4
Довольно скоро баталия наскучила Мартину и он ретировался к березовой рощице, чью опушку впоследствии назовут «ставкой Доминика». Время от времени он покровительственно посматривал на тевтоно-французскую свару – так собаководы поглядывают на тусовку чужих любимцев.
Мартин вовсе не интересовался тем, что творят остальные – пехота, кондотьеры, Обри и шестеро его скоморохов. Потому что боялся увидеть Карла. Однажды уже было так – в Нейсе, когда Карл, душно обнятый доспехами, словно сардина – жестью консервной банки, стоял на груде битого кирпича в проломе раскрошенной взрывом городской стены. Мартин, который, как и сейчас, был среди наступающих конных французов, узнал герцога издалека, с такого расстояния, с которого не различил бы между коровой и лошадью. Впрочем, узнавать кого-нибудь, кроме Карла, Мартин поленился бы.
Так вот, тогда, в Нейсе, он увидел Карла впервые после Дижона, 1451. Он перестал дышать на долгие две минуты – плотное, как тесто, волнение закупорило горло и он покраснел от вожделения. Вслед за этим явился стыд, всякие обещания себе самому и другим, стало неловко и зябко, тем более что в лицо дул колючий ветер.
Он уже был готов развернуться к тылу передом – к Карлу задом, чтобы не испытывать судьбу, не тянуть вниз ватерлинию своего корабля – не ровен час он, самодержавный его капитан, намертво присосется взглядом к солнечному герцогу, он ведь легко пленяется роковыми руладами сирен, и его корабль утонет, утонет уже во второй раз после Дижона, 1451. Но тут зоркий взгляд глиняного человека приметил арбалетчика, который заряжал своё орудие на уцелевшей башне и целил прямо – нетрудно догадаться в кого.

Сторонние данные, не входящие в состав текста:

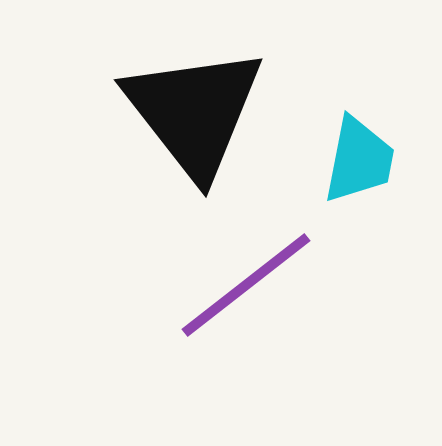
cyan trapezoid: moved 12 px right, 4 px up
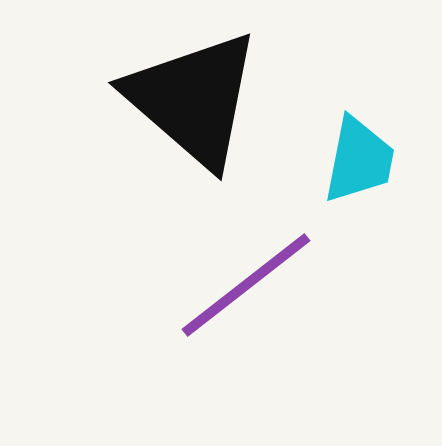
black triangle: moved 1 px left, 13 px up; rotated 11 degrees counterclockwise
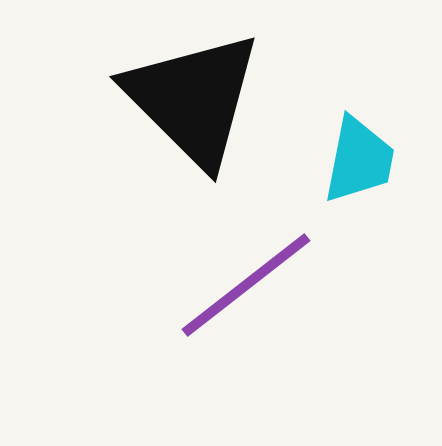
black triangle: rotated 4 degrees clockwise
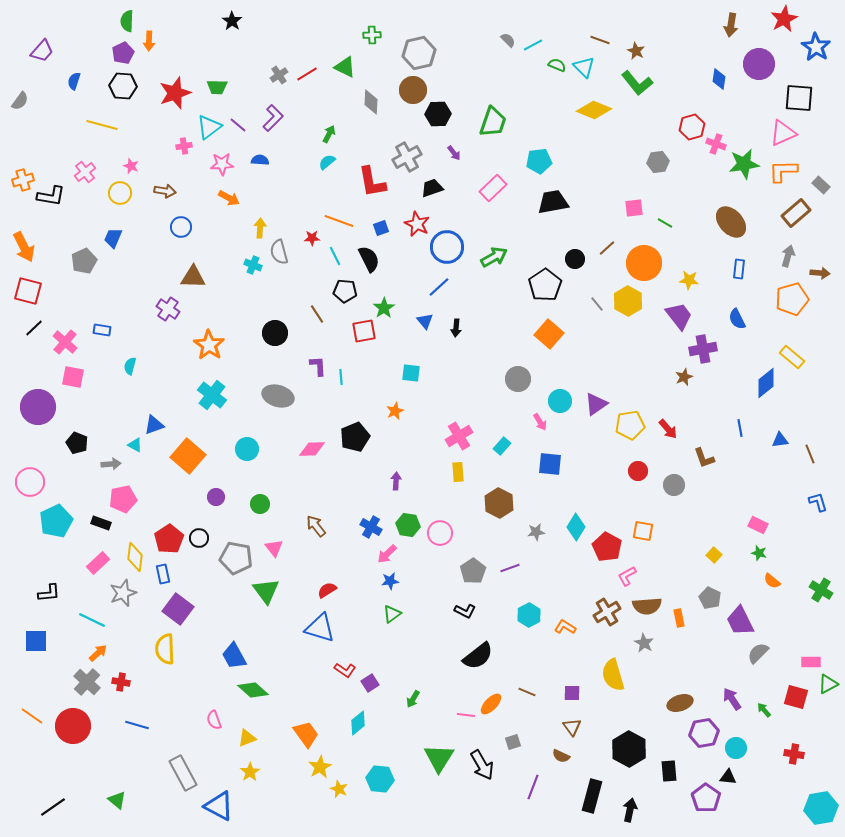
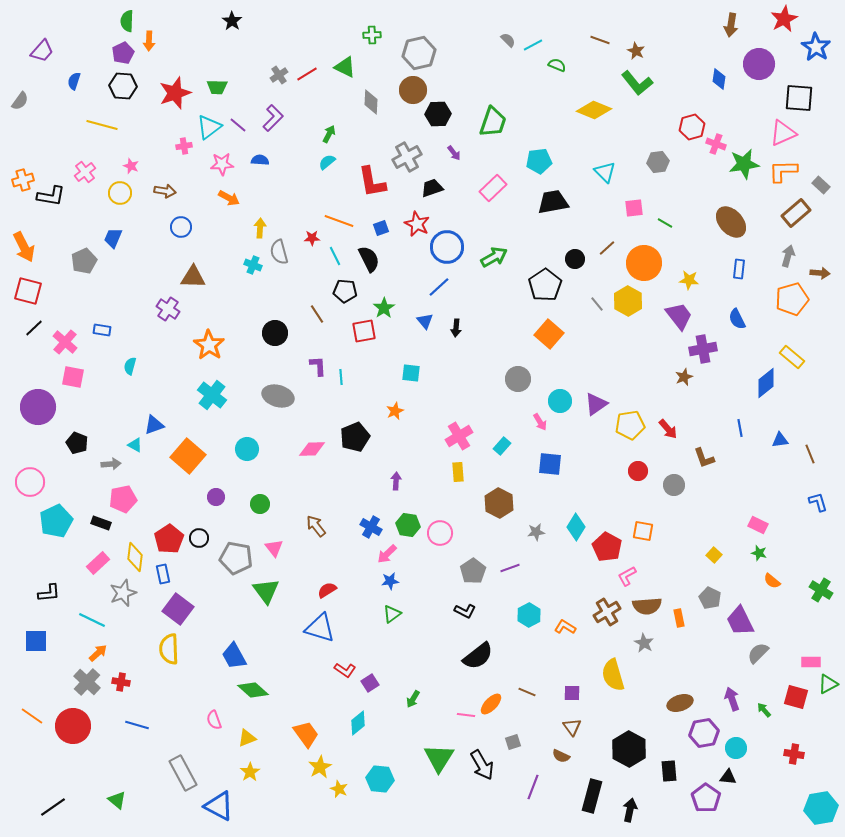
cyan triangle at (584, 67): moved 21 px right, 105 px down
yellow semicircle at (165, 649): moved 4 px right
purple arrow at (732, 699): rotated 15 degrees clockwise
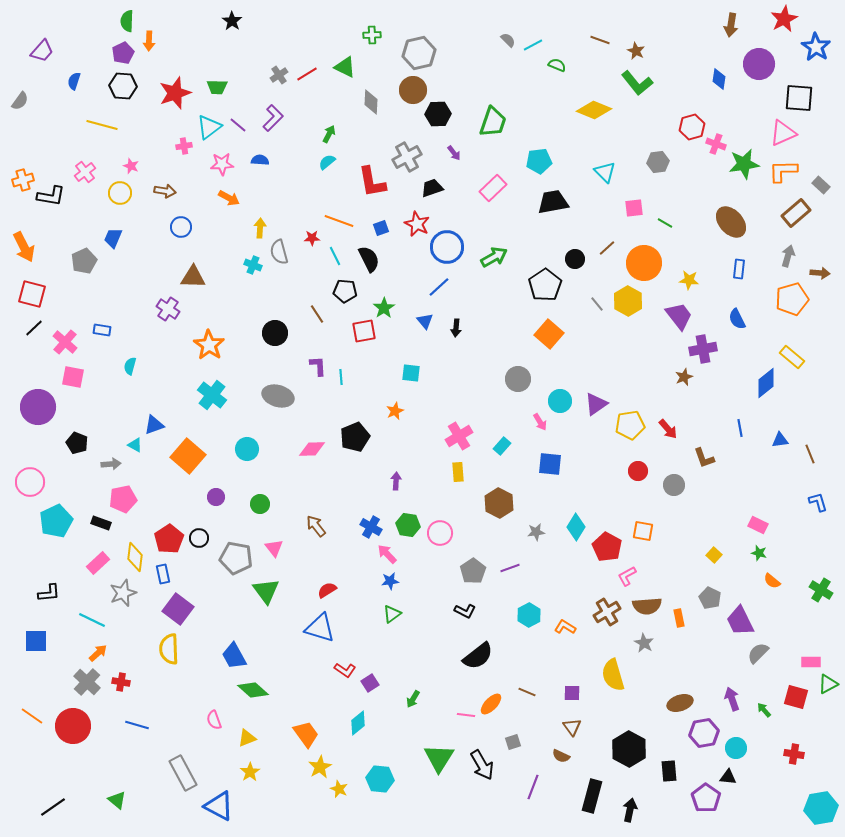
red square at (28, 291): moved 4 px right, 3 px down
pink arrow at (387, 554): rotated 90 degrees clockwise
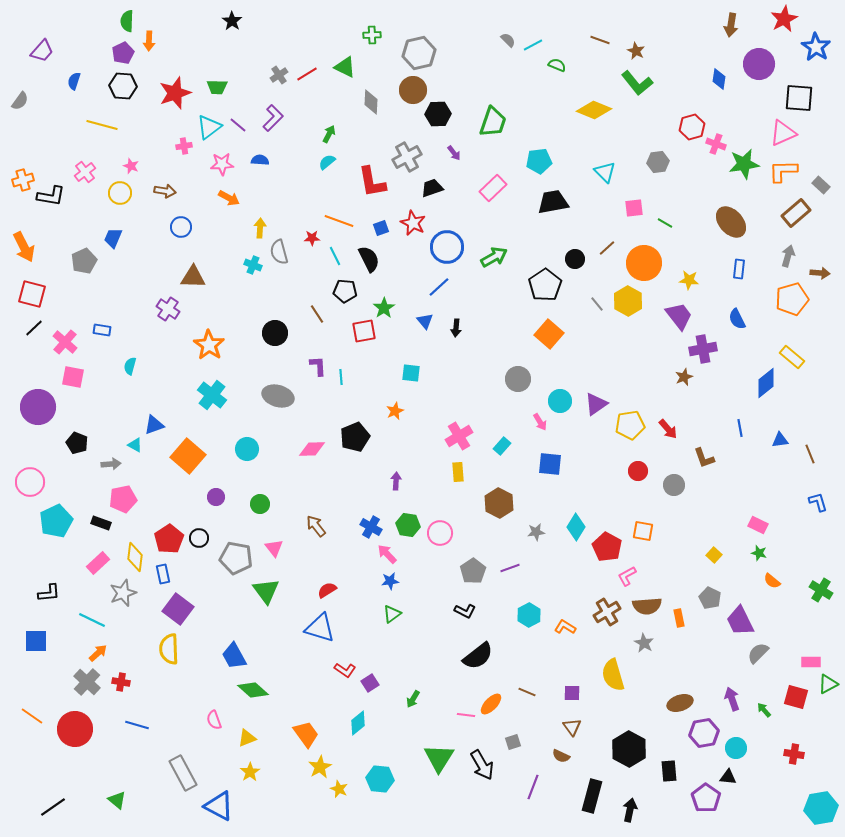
red star at (417, 224): moved 4 px left, 1 px up
red circle at (73, 726): moved 2 px right, 3 px down
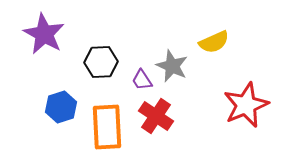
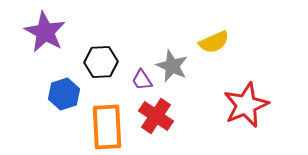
purple star: moved 1 px right, 2 px up
blue hexagon: moved 3 px right, 13 px up
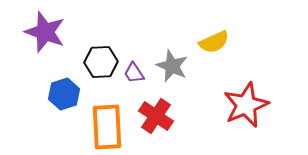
purple star: rotated 9 degrees counterclockwise
purple trapezoid: moved 8 px left, 7 px up
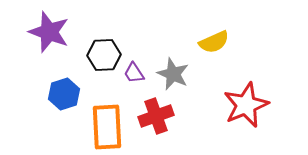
purple star: moved 4 px right
black hexagon: moved 3 px right, 7 px up
gray star: moved 1 px right, 8 px down
red cross: rotated 36 degrees clockwise
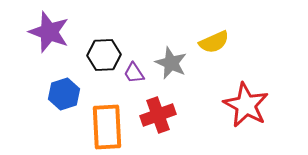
gray star: moved 2 px left, 11 px up
red star: rotated 21 degrees counterclockwise
red cross: moved 2 px right, 1 px up
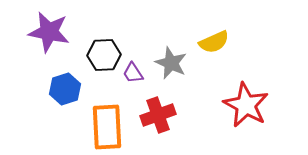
purple star: rotated 9 degrees counterclockwise
purple trapezoid: moved 1 px left
blue hexagon: moved 1 px right, 5 px up
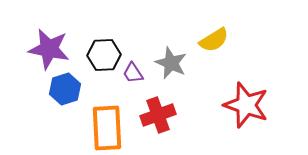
purple star: moved 17 px down
yellow semicircle: moved 2 px up; rotated 8 degrees counterclockwise
red star: rotated 9 degrees counterclockwise
orange rectangle: moved 1 px down
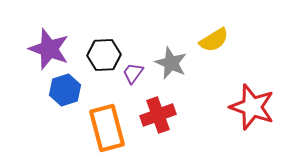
purple star: rotated 9 degrees clockwise
purple trapezoid: rotated 70 degrees clockwise
blue hexagon: moved 1 px down
red star: moved 6 px right, 2 px down
orange rectangle: rotated 12 degrees counterclockwise
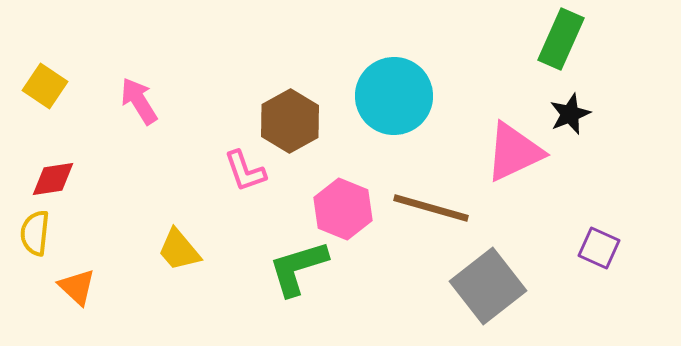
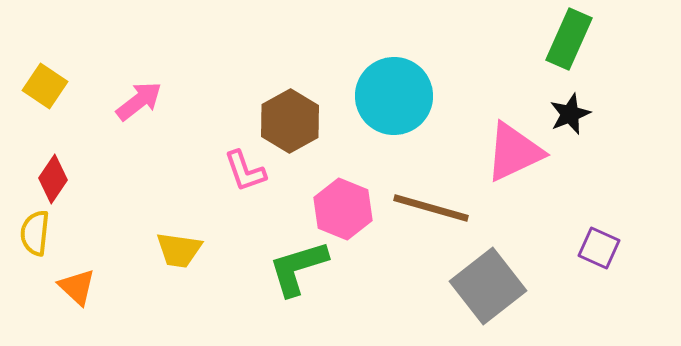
green rectangle: moved 8 px right
pink arrow: rotated 84 degrees clockwise
red diamond: rotated 48 degrees counterclockwise
yellow trapezoid: rotated 42 degrees counterclockwise
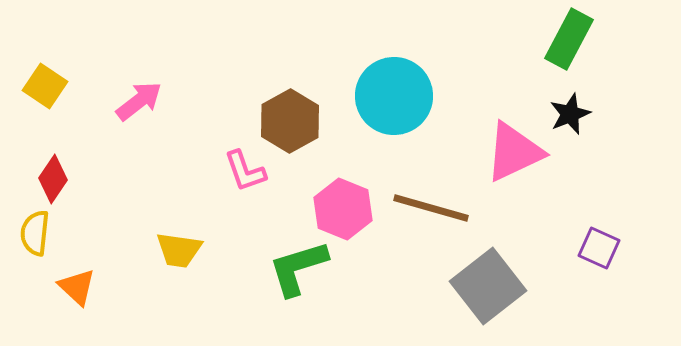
green rectangle: rotated 4 degrees clockwise
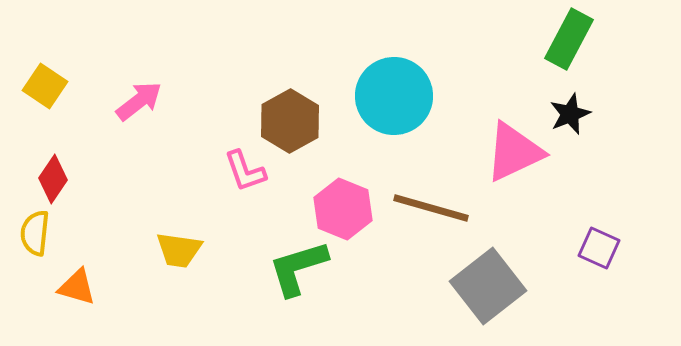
orange triangle: rotated 27 degrees counterclockwise
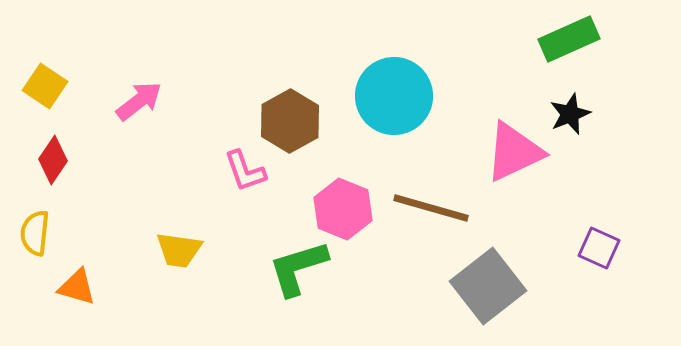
green rectangle: rotated 38 degrees clockwise
red diamond: moved 19 px up
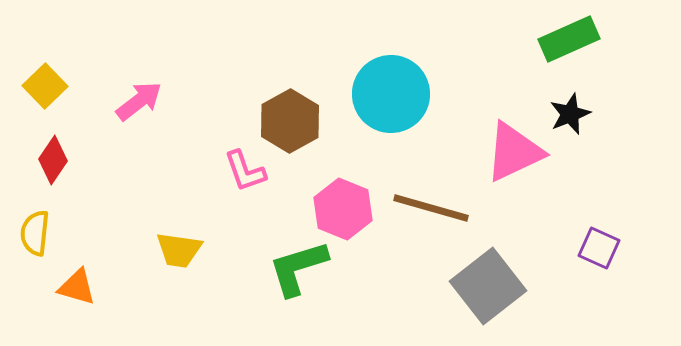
yellow square: rotated 12 degrees clockwise
cyan circle: moved 3 px left, 2 px up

Бывало, Мартин говорил себе, что смог бы убить графа Шароле, если бы обстоятельства столкнули их, словно баранов на мосту. То было безнадежно самонадеянной неправдой. Бывало, он говорил себе, что если бы кто-то собирался убить Карла «за дело», он бы и бровью не повел. Потом, повзрослев, он говорил, что ему всё равно, будет ли жив Карл или будет он мертв. И это равнодушие тоже было завиральным бахвальством заключенного, который говорит: «Это мир сидит за решеткой, моя камера – последний остров правды и железо отгораживает сей остров от мерзостей общества. Я-то как раз свободен. Внутренне.» Но как бы там ни было, когда первый каро впился Карлу в плечо, Мартин остановил лошадь и представил себе, как второй каро вламывается в щель герцогского салада, пробивает породистую переносицу, входит в ошалевший мозг и, наломав дров, спокойно останавливается, застряет вещественным доказательством того, что Карл больше никому не улыбнется.
И тогда Мартину стало страшно. То был не тот изнеженный страх, когда боишься, что тебя укусит пес, гад или скорпион. Когда боишься за репутацию, боишься безлунной темноты ельника, потемок судебной или хирургической процедуры. Страх был настоящий, когда разверзается что надо и там, где надо, околевает душа, сжатая, скрученная в струну.
Тогда обошлось. Арбалетчик мазал настойчиво, вкусно, как по учебнику. Безвестный немецкий жлоб в засаленном фартуке и с бляхой цехмастера на груди пал случайной жертвой своего земляка, подменив тело Карла своим на хищном крюке в окровавленной кумирне Ареса. Мартин же поневоле ввязался в победоносную драку, запахло потом и кровью, уже слышались благодарные рыдания горожан спасенного Нейса, но страх, словно фантом боли, словно боль в отрубленной руке, остался поскуливать и втихую бесноваться, дожидаясь повода воскреснуть, ожидая бочек с бензином, чтобы вспыхнуть, ожидая Карла, чтобы раскатать внутреннюю поверхность Мартина ошипованным, раскаленным бульдозером.